Bayramda tapınmak için Yeruşalim'e çıkanlar arasında bazı Yunanlılar vardı. Bunlar Galile'nin Beytsayda Kenti'nden olan Filipus'a yaklaşıp, “Efendimiz, İsa'yı görmek istiyoruz” dediler. Filipus varıp Andreas'a söyledi. Andreas'la Filipus gelip İsa'ya bildirdiler. İsa, “İnsanoğlu'nun yüceltileceği saat geldi” dedi, “Size doğrusunu söyleyeyim: Yere düşüp de ölmeyen buğday tanesi tek başına kalır. Ama ölürse bol ürün verir. Canını seven onu yitirir. Bu dünyada canını hiçe sayan ise onu sonsuz yaşam için saklar. Bana hizmet etmek isteyen ardımdan gelsin. Öyle ki, ben neredeysem, bana hizmet eden de orada bulunsun. Kim bana hizmet ederse Baba onu onurlandıracaktır.

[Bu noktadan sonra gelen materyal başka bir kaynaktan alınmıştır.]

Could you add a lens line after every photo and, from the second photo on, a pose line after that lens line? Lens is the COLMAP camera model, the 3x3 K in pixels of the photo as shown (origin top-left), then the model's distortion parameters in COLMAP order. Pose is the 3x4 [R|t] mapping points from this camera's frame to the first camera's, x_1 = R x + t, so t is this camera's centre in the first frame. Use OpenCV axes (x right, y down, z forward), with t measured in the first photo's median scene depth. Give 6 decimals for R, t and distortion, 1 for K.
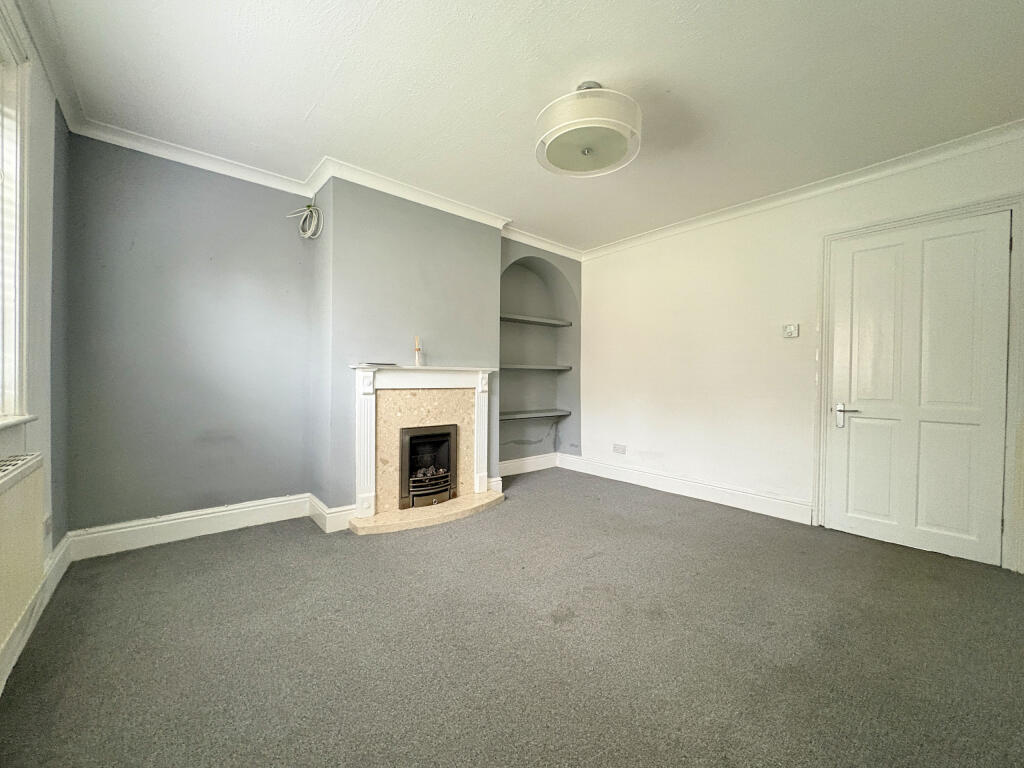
lens RADIAL K [[406.2, 0, 512.0], [0, 406.2, 384.0], [0, 0, 1]] dist [-0.000678, -0.000344]
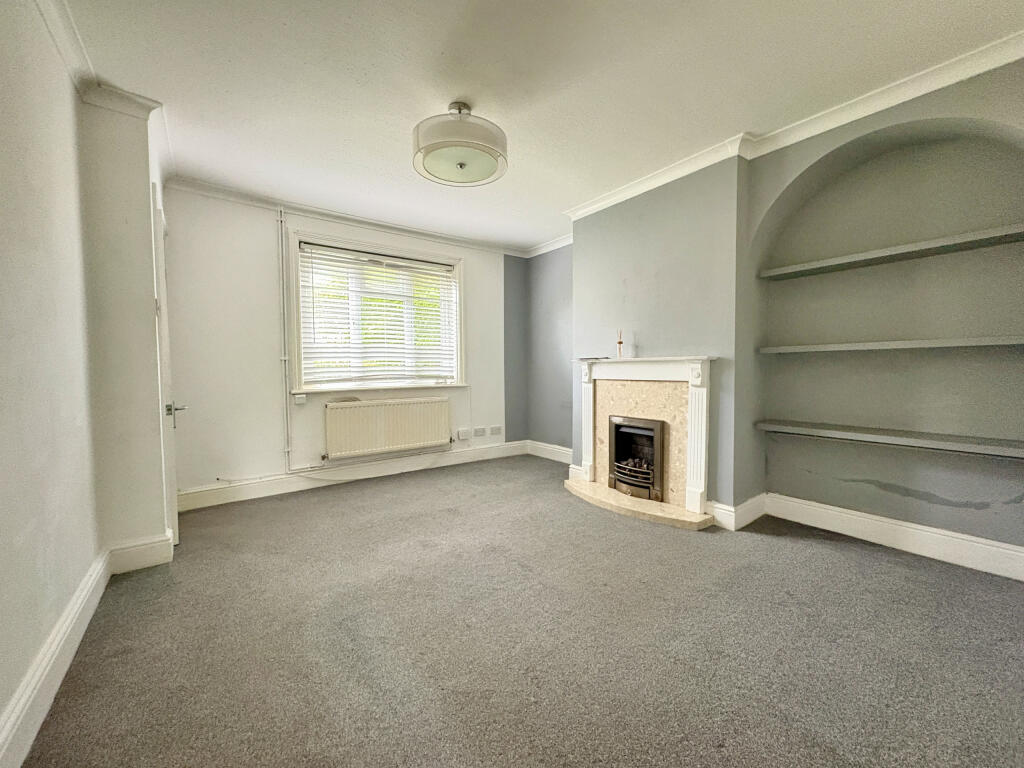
lens RADIAL K [[406.2, 0, 512.0], [0, 406.2, 384.0], [0, 0, 1]] dist [-0.000678, -0.000344]
pose [[-0.067620, 0.032096, -0.997195, 0.799763], [-0.003068, 0.999471, 0.032378, -0.010502], [0.997706, 0.005249, -0.067486, 0.753775]]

“Şu anda yüreğim üzüntüyle sarsılıyor. Ne demeliyim? ‘Ey Baba, beni bu durumdan kurtar’ mı? Ama ben bunun için gelmiş bulunuyorum. Ey Baba, adını yücelt!” Bunun üzerine, gökten bir ses geldi: “Yücelttim ve yücelteceğim.”
Orada oturup bunu duyan halk, “Gök gürledi” dedi. Kimisi de, “Bir melek O'nunla konuştu” diyordu. Ama İsa, “Bu ses benim için değil, sizin için geldi” dedi, “Bu dünyanın yargısı şimdidir. Bu dünyanın başkanı şimdi dışarı atılacaktır. Yerden yukarı kaldırıldığımda herkesi kendime çekeceğim.” Bu sözü nasıl bir ölümle öleceğini belirtmek için söylemişti.
Kalabalık şöyle yanıtladı: “Kutsal Yasa'dan duyduğumuza göre, Mesih tüm sonsuzluk boyunca kalacaktır. Öyleyse nasıl oluyor da sen, ‘İnsanoğlu'nun yukarı kaldırılması gerekir’ diyorsun? Bu İnsanoğlu denen kimdir?”
İsa, “Kısa bir süre daha Işık aranızda olacak” dedi, “Işığınız varken yürüyün ki, karanlık üzerinize basmasın. Karanlıkta yürüyen nereye gittiğini bilmez. Işığınız varken Işığa iman edin ki, Işık çocukları olasınız.”
İsa bunları söyledikten sonra gidip onlardan gizlendi. Önlerinde bunca mucizeler yapmasına karşın, O'na iman etmediler. Öyle ki, Yeşaya Peygamber'in bildirdiği söz yerine gelsin:
“Rab, verdiğimiz habere kim inandı?
Rab'bin gücü kime açıklandı?”
Bu nedenle iman edemiyorlardı. Çünkü Yeşaya bunun yanı sıra şöyle demiştir:
“Tanrı onların gözlerini kör etti
Ve yüreklerini nasırlaştırdı.
Öyle ki, gözleri görmesin,
Yürekleri anlamasın
Ve bana dönmesinler.
Dönselerdi onları iyileştirirdim.”
Yeşaya bunları söylemiştir; çünkü İsa'nın yüceliğini görüp O'na ilişkin konuşmuştur.
Bununla birlikte, din önderlerinden birçoğu İsa'ya iman etti. Ama Ferisiler'den korktuklarından, sinagog dışı edilmemek için bunu açıkça söylemediler. İnsandan gelen övgüyü Tanrı'dan gelen övgüden daha çok sevdiler.
İsa yüksek sesle, “Bana iman eden, bana değil, beni gönderene iman etmiş sayılır” dedi, “Beni gören de beni göndereni görür. Bana iman eden karanlıkta kalmasın diye dünyaya Işık olarak geldim. Söylediklerimi işitip de tutmayanı ben yargılamayacağım. Çünkü dünyayı yargılamak için değil, kurtarmak için geldim. Beni reddedip sözlerimi kabul etmeyeni yargılayacak biri var: Söylediğim söz. Son Gün onu bu söz yargılayacaktır.
“Çünkü ben kendiliğimden konuşmadım. Ne diyeceğimi, ne konuşacağımı beni gönderen Baba buyurdu. O'nun buyruğunun ise sonsuz yaşam olduğunu biliyorum. Bunun için konuştuğum her sözü Baba'nın bana bildirdiği gibi söylüyorum.”